Cost Optimisation Strategies

1. Right-Size Your Resources

The most common cloud waste is oversized resources. A VM provisioned with 16 GB of RAM that consistently uses only 4 GB is wasting money.

Action: Review resource utilisation monthly. Both Azure and AWS provide recommendations for right-sizing. Downsize VMs that are consistently underutilised.

2. Use Reserved Instances

If a workload will run continuously for one or three years, reserved instances offer savings of 30% to 60% compared to pay-as-you-go pricing.

Action: Identify workloads that will be persistent (domain controllers, database servers, application servers) and purchase reservations. Pay upfront for the best discount, or choose monthly payments for lower cash flow impact.

3. Shut Down Non-Production Resources

Development, testing, and staging environments do not need to run 24/7. Schedule them to shut down outside business hours.

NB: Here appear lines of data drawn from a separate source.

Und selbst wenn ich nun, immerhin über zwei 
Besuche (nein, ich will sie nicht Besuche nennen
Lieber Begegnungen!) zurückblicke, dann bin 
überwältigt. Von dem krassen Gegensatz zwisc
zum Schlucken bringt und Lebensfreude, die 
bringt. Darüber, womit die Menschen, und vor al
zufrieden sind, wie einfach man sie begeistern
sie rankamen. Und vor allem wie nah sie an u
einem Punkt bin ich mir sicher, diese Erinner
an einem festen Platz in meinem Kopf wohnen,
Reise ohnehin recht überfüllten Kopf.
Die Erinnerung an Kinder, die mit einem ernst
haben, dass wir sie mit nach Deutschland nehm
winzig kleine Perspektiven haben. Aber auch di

Action: Use Azure Automation or AWS Instance Scheduler to automatically start and stop non-production VMs. Running a VM only during business hours (50 hours per week versus 168) reduces compute costs by 70%.

4. Use the Right Storage Tier

Not all data needs premium storage. Archive data that is rarely accessed to cool or cold storage tiers.

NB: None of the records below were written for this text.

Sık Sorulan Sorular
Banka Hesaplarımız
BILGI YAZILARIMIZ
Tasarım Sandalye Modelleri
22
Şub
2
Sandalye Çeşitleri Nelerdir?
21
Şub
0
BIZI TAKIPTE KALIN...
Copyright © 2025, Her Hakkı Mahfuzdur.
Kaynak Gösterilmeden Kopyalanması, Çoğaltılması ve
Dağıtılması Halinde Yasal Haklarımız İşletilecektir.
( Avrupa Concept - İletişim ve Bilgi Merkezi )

Cost Optimisation Strategies Infographic

Azure example:

  • Hot: $0.028/GB/month — for frequently accessed data
  • Cool: $0.014/GB/month — for data accessed less than once per month
  • Archive: $0.003/GB/month — for data accessed less than once per year

Moving 1 TB of archival data from hot to archive storage saves approximately $25 per month.

5. Set Budget Alerts

Configure budget alerts so you are notified before costs exceed expectations. Both Azure Cost Management and AWS Budgets allow you to set dollar thresholds and receive email notifications.

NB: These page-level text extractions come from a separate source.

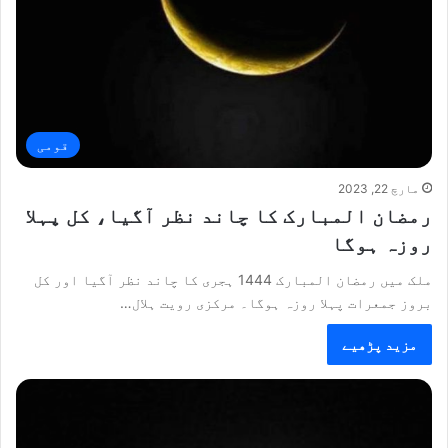
قومی
مارچ 22, 2023
رمضان المبارک کا چاند نظر آگیا، کل پہلا
روزہ ہوگا
ملک میں رمضان المبارک 1444 ہجری کا چاند نظر آگیا اور کل
بروز جمعرات پہلا روزہ ہوگا۔ مرکزی رویت ہلال…
مزید پڑھیے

Action: Set alerts at 50%, 75%, 90%, and 100% of your expected monthly spend.

6. Tag Everything

Apply tags to all cloud resources indicating the owner, project, environment (production, development), and purpose. Tags enable you to:

  • Track spending by project or department
  • Identify orphaned resources
  • Allocate costs accurately

7. Review Monthly

Cloud cost management is an ongoing discipline, not a one-time task. Schedule a monthly review to:

  • Analyse the previous month’s bill
  • Identify cost anomalies
  • Check for unused resources
  • Evaluate right-sizing recommendations
  • Update budget forecasts

Budgeting for Cloud Costs

For Australian SMBs moving to the cloud, here are practical budgeting tips:

  • Start with a proof of concept: Run a small workload in the cloud for a month to understand real costs before committing to a full migration.
  • Use pricing calculators: Both Azure and AWS offer detailed pricing calculators. Input your expected workloads to generate cost estimates.
  • Add a buffer: Cloud cost estimates are often 15% to 25% lower than actual costs due to data transfer, support, and add-on services. Budget accordingly.
  • Plan for currency: Azure and AWS bill in AUD for Australian customers, but exchange rate fluctuations can affect USD-based services.
  • Review quarterly: Adjust your budget based on actual usage patterns.

Getting Started

If you are evaluating cloud costs for the first time:

  1. Document your current IT costs — hardware, software, power, support, and staff time.
  2. Identify candidate workloads for cloud migration.
  3. Use a pricing calculator to estimate cloud costs for those workloads.
  4. Factor in hidden costs — egress, support, licences, and management overhead.
  5. Compare the total cost of ownership, not just headline prices.

Cloud computing can be cost-effective for Australian SMBs, but only with deliberate planning and ongoing management. The businesses that benefit most are those that treat cloud cost management as a continuous practice, not a one-time decision.